Uniform/Dress Policy

You may wish to enforce a specific uniform or dress policy for your employees. Such a policy may mandate specific attire or uniform for employees to wear during work hours, or may prohibit specific clothing to be worn by employees at work. The clause should specify whether you will supply the uniform, and whether it will be replaced if torn or lost.

Your dress policy may specify or describe the maintenance of your employees’ appearance such as inserting the words “neat appearance” or “minimal exposure of body piercings”. This ensures your beauty salon convey an image of professionalism to attract potential clients.

Non Compete/Restraint Clauses

To discourage your employees from competing with you or from acquiring your clients for their personal gain, you may specify a time period in which your employee is unable to work in the beauty industry after their termination of employment with you.

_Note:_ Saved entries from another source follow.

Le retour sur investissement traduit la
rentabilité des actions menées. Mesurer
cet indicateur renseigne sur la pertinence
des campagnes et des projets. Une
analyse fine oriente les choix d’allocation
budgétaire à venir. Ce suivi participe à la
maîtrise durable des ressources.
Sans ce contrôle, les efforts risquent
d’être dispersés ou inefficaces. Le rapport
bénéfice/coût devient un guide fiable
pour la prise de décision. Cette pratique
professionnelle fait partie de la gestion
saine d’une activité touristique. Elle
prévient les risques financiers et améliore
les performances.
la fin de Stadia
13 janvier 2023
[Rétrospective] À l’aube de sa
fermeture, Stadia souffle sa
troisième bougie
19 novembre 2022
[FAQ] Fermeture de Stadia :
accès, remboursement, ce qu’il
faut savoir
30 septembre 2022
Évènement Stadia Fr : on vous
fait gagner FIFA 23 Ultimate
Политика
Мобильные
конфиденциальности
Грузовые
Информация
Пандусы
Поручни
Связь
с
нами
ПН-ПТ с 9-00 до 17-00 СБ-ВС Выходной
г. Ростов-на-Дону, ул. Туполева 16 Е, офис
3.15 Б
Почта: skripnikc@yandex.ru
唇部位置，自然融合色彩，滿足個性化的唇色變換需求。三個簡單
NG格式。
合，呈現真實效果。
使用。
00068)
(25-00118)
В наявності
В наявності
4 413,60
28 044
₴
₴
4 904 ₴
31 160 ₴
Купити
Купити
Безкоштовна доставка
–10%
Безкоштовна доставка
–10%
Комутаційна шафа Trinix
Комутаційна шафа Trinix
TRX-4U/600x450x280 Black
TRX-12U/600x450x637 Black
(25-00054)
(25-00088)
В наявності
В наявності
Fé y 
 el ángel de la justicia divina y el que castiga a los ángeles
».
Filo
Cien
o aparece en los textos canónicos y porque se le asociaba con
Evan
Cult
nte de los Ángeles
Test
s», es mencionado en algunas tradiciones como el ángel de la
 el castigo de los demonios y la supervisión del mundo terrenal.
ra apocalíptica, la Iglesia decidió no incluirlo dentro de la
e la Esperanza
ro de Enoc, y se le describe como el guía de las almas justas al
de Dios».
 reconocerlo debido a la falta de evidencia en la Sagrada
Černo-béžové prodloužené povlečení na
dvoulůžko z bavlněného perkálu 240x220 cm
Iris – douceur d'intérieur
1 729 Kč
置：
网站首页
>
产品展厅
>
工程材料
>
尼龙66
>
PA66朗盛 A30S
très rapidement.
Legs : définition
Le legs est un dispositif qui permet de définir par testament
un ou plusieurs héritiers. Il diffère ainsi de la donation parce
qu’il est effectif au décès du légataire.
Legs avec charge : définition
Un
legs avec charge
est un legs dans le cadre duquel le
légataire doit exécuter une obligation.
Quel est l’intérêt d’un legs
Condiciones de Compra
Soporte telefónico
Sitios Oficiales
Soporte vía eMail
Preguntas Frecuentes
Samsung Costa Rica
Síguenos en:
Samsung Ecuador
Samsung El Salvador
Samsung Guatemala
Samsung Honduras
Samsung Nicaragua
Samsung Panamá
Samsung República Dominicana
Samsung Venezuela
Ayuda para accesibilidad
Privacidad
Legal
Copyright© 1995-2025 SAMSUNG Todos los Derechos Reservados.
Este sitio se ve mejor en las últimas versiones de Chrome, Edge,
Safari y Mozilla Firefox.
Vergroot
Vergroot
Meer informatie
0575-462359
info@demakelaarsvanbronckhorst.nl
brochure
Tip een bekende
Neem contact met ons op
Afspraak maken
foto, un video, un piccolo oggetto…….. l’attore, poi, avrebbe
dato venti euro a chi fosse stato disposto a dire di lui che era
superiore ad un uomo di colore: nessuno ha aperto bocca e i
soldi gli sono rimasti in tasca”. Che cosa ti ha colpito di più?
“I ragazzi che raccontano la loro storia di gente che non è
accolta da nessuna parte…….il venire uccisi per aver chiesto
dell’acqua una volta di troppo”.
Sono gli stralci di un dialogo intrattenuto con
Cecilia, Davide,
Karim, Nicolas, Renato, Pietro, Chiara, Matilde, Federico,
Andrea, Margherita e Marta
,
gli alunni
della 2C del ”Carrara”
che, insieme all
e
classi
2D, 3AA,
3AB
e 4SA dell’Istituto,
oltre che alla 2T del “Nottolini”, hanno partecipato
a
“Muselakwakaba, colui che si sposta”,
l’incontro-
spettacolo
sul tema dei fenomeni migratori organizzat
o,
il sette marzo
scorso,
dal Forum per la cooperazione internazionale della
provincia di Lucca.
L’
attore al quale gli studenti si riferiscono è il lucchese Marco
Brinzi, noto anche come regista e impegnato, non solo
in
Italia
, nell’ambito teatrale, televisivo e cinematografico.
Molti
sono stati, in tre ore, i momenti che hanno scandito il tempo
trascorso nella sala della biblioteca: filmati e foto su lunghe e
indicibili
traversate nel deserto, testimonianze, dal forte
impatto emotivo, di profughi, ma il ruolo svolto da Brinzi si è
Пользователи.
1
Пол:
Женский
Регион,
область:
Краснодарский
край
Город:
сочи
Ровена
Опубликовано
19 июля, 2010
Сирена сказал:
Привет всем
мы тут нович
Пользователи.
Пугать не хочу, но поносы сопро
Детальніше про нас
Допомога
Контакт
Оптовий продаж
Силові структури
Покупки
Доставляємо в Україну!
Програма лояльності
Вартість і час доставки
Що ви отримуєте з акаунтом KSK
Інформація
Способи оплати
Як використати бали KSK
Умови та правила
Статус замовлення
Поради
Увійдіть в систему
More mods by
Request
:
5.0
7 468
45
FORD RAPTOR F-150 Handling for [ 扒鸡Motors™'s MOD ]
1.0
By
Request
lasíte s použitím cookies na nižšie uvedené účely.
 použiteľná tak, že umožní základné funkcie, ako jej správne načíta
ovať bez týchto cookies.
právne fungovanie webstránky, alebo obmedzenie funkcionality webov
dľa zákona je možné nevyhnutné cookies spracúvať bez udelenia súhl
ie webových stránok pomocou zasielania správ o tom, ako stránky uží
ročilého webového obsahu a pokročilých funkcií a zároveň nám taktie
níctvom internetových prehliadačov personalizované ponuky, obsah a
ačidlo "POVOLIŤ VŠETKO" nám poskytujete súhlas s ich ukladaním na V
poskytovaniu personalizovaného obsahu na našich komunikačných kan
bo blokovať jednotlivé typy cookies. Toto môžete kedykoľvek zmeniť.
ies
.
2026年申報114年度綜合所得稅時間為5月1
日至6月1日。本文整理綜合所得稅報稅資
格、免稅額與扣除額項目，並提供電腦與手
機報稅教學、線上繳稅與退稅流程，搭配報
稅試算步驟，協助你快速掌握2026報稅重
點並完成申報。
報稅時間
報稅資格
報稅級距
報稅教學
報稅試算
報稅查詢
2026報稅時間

Your clause should be reasonable, specific and not too broad; otherwise it may prohibit the employee from gaining further employment. For example the clause may state the employee is only prohibited to work at another beauty salon within three months and within one kilometre of your beauty salon. This clause may also prohibit your employee from competing with you, whilst being employed at your beauty salon.

Health and Safety Clauses

It is important for you to ensure that your beauty salon is a safe work environment for all of your employees. You may require your employees to undertake all reasonable directions regarding health and safety, and operate equipment with reasonable care and skill when undertaking their work duties. The clause may also state that you will provide protective clothing and safety equipment for your employees.

Other Clauses

Although these clauses are not specific to the beauty industry, it is important to include these in your employment contracts:

  • Job description and duties of a Beauty Therapist
  • Standard hours of work
  • Remuneration
  • Leave entitlements
  • Probationary period
  • Termination of Employment
  • Redundancy
  • Disciplinary procedures
  • Confidentiality
  • Definitions contained in employment contract

Conclusion

As an employer operating a beauty salon, you need well drafted employment contracts to avoid ambiguity and disputes from arising in your employer-employee relationships. To best ensure this, you should seek assistance from a business or employment lawyer when drafting your employment contracts.